Nvidia's new mainstream GPU promises an impressive blend of features and performance at an affordable price.
We’ve seen a parade of GeForce 400 series GPUs march out of the TSMC fabs in Taiwan. While they’ve been priced differently and offer differing performance levels, they’ve all consisted of the same chip: the three-billion-transistor monster that was the original GF100. Each one—even the top-of-the-line GTX 480—has had varying numbers of functional units disabled in order to hit power, thermal, and price targets.
Nvidia’s GeForce GTX 460 brings a brand-new GPU, code-named GF104, to the table. This chip is specifically designed for a more mainstream audience, and it delivers an interesting blend of features consisting of DirectX 11-capable shader cores combined with enough texture and render back-end horsepower to easily manhandle previous generations of games. The GF104 will be available in two flavors: one with 24 raster outputs and 768MB of GDDR5 memory, and a slightly beefier model with 32 ROPs and 1GB of GDDR5.
EVGA will be among the manufacturers offering GeForce GTX 460 cards with 1GB frame buffers.
Both the more upscale of the two GeForce GTX 460 cards and the GeForce GTX 465 card have 1GB frame buffers, but the new GTX 460 clocks faster, is outfitted with faster memory, and boasts more texture units, while the older card offers 16 additional shader units.
It’s not quite as simple as having more shaders, though; the GTX 465 has one more computational block, which Nvidia refers to as an SM (streaming multiprocessor). In addition to shader cores, the SM houses L1 cache, texture cache, and the Polymorph Engine (essentially the hardware tessellator.)
* AMD shader cores and Nvidia CUDA cores are not directly comparable.
This block diagram compares the original GeForce GTX 480 to the detuned GeForce GTX 460.
This diagram illustrates the make-up of a streaming processor or SM.
So in theory, the GTX 465 might be better at tessellation, but the GTX 460 1GB should win with games heavy with rendering operations, particularly if you turn up AA. With that thought in mind, let’s look at the performance numbers with a pair of Nvidia reference cards. We ran the same benchmarks on a Radeon HD 5830.
It’s no surprise the 768MB GTX 460 fails to win any of the below benchmarks, because the slower memory comes into play with 4x AA enabled. While many of the games are playable at 1920x1200 with 4x AA, a few clearly aren’t. You wouldn’t want 4x anti-aliasing enabled in any modern first-person shooters, for example. A game like Far Cry 2, which was originally built on DX9 with DirectX 10 features added, fares much better, as do the two simulations.

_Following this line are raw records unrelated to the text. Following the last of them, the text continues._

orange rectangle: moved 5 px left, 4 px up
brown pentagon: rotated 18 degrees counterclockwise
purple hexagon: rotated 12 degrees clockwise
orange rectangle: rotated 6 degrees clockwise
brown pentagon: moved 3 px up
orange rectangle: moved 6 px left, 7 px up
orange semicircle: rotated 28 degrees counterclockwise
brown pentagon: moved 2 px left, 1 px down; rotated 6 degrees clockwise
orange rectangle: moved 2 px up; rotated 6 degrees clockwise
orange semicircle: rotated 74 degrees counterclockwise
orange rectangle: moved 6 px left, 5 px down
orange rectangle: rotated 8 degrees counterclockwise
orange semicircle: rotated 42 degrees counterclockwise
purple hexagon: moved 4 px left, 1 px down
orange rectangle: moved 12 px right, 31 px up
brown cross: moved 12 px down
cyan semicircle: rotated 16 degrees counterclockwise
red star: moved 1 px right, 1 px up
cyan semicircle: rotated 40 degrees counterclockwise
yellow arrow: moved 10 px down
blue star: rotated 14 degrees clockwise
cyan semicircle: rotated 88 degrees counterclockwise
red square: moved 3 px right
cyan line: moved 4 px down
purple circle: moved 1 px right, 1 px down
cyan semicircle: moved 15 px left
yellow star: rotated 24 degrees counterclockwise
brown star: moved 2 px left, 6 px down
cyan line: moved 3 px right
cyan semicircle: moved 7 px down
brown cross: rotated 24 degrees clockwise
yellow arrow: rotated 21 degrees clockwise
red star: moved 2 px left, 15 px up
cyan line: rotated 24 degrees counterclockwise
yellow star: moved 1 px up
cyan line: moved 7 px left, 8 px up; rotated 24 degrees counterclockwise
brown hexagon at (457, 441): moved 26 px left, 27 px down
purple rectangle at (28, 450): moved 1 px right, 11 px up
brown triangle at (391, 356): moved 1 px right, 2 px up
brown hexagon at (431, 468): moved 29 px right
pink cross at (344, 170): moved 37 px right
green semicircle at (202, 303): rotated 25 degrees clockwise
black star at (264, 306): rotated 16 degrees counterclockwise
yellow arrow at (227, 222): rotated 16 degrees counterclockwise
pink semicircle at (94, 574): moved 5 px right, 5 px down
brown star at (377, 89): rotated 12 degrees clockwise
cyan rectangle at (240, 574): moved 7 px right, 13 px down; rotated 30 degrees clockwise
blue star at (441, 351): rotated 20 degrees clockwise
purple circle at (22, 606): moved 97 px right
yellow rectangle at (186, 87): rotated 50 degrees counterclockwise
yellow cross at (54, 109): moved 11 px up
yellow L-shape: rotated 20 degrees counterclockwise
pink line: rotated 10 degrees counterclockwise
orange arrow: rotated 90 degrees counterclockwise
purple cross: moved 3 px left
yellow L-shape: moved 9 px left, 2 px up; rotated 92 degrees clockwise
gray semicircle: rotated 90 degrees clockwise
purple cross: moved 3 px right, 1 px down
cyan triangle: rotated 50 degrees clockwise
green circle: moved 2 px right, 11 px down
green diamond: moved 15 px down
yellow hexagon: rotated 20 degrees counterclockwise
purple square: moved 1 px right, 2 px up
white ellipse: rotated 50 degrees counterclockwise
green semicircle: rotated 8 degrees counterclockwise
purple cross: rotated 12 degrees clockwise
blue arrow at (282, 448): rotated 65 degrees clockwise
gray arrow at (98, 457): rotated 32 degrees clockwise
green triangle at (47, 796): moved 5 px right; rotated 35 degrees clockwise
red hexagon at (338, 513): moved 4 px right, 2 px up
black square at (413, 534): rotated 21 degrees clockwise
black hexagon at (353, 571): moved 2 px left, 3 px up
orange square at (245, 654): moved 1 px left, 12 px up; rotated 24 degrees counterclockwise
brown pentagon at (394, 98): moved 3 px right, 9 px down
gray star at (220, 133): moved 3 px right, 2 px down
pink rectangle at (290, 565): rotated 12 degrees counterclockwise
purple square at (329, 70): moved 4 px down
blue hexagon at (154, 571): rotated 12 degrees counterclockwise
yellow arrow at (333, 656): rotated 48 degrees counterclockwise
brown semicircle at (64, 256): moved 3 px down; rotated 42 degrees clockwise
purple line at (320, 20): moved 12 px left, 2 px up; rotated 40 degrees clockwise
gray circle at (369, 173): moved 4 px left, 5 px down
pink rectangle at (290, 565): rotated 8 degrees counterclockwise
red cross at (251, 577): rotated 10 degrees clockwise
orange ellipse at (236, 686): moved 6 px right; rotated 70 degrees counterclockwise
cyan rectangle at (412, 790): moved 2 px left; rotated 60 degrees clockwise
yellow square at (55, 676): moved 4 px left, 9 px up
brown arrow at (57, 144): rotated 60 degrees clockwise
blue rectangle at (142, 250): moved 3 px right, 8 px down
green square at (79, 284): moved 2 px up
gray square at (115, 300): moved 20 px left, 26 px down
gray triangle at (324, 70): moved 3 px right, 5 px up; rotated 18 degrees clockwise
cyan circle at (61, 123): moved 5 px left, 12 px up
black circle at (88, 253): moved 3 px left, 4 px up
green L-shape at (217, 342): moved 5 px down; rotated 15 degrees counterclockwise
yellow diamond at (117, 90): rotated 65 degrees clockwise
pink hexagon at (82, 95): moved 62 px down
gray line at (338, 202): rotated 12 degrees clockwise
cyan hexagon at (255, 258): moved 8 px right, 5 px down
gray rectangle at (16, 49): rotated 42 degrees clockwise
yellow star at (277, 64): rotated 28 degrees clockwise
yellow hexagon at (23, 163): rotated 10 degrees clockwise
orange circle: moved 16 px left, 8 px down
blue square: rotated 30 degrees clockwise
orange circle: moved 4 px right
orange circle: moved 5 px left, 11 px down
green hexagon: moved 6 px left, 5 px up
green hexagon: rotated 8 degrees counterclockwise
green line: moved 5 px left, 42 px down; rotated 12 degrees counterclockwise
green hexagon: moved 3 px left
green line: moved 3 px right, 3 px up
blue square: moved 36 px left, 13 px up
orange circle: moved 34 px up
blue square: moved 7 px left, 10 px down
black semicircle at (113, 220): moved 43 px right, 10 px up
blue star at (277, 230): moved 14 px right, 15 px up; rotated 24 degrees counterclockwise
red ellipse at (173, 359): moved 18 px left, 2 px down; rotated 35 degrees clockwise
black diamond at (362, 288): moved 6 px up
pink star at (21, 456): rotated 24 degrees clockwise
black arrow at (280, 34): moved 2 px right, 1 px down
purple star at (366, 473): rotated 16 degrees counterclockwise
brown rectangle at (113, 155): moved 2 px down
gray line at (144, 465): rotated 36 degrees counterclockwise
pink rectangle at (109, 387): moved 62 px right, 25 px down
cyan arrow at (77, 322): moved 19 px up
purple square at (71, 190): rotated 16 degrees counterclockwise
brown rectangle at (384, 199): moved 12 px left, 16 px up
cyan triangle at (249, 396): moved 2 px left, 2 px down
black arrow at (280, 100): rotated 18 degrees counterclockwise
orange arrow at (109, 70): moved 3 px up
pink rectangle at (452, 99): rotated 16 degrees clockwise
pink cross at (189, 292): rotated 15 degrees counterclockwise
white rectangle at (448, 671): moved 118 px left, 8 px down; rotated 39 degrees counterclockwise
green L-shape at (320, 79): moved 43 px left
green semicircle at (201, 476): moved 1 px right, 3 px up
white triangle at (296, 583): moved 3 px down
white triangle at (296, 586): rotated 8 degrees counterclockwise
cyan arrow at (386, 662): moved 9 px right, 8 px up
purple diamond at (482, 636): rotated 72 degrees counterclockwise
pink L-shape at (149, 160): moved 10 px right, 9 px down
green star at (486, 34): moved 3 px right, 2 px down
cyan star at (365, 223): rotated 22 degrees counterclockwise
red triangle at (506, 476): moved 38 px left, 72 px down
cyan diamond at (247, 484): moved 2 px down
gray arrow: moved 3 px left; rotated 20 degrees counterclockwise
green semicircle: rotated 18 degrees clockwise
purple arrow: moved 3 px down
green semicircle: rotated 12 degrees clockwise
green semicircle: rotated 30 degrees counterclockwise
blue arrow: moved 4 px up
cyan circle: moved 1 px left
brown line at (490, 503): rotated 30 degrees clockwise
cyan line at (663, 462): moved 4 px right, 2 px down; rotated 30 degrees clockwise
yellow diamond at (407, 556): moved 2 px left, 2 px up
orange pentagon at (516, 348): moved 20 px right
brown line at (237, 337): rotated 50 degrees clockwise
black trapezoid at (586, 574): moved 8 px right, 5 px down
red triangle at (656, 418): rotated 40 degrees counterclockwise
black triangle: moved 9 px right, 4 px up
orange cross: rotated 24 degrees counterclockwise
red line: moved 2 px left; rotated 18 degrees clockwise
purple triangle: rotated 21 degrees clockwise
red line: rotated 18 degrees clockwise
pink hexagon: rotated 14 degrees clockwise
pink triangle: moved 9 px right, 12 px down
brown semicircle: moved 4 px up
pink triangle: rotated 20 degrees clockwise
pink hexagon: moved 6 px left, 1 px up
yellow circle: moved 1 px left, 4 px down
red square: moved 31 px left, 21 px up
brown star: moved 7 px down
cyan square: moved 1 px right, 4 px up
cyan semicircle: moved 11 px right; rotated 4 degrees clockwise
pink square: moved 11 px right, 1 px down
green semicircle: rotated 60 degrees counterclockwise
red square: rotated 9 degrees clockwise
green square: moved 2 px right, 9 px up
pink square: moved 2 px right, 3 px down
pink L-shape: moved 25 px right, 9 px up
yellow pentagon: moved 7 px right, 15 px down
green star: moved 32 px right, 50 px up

Best scores are bolded. Our test bed is a 3.33GHz Core i7-975 Extreme Edition in an Asus P6X58D Premium motherboard with 6GB of DDR3/1333 and an 850TX Corsair PSU. The OS is 64-bit Windows Ultimate. All games are run at 1920x1200 with 4x AA.
AMD’s Radeon HD 5830 manages a couple of narrow victories, but it’s largely outclassed. Most of the Radeon HD 5830 cards on the market are street-priced slightly higher than the 1GB GeForce GTX 460, so AMD will need to adjust pricing to remain competitive.
The GeForce GTX 465 is the odd duck out. While it wins or ties several of the benchmarks, it’s also about $50 more expensive. While you could argue it offers more robust raw compute performance, it’s a little lacking in the texturing department relative to the other cards. Nvidia needs to either drop prices for these cards or simply discontinue the GPU.
Meanwhile, Asus, EVGA, Gigabyte, Palit, and others are shipping both versions of the GeForce GTX 460 cards, although SKUs with 768MB frame buffers are easiest to find.
The GeForce GTX 460—especially when paired with a 1GB frame buffer—looks to be a big winner. It could be this generation’s 8800 GT: a relatively affordable videocard that delivers great performance with a 1080p display. You could call it “Fermi Lite,” but it’s definitely a tasty brew.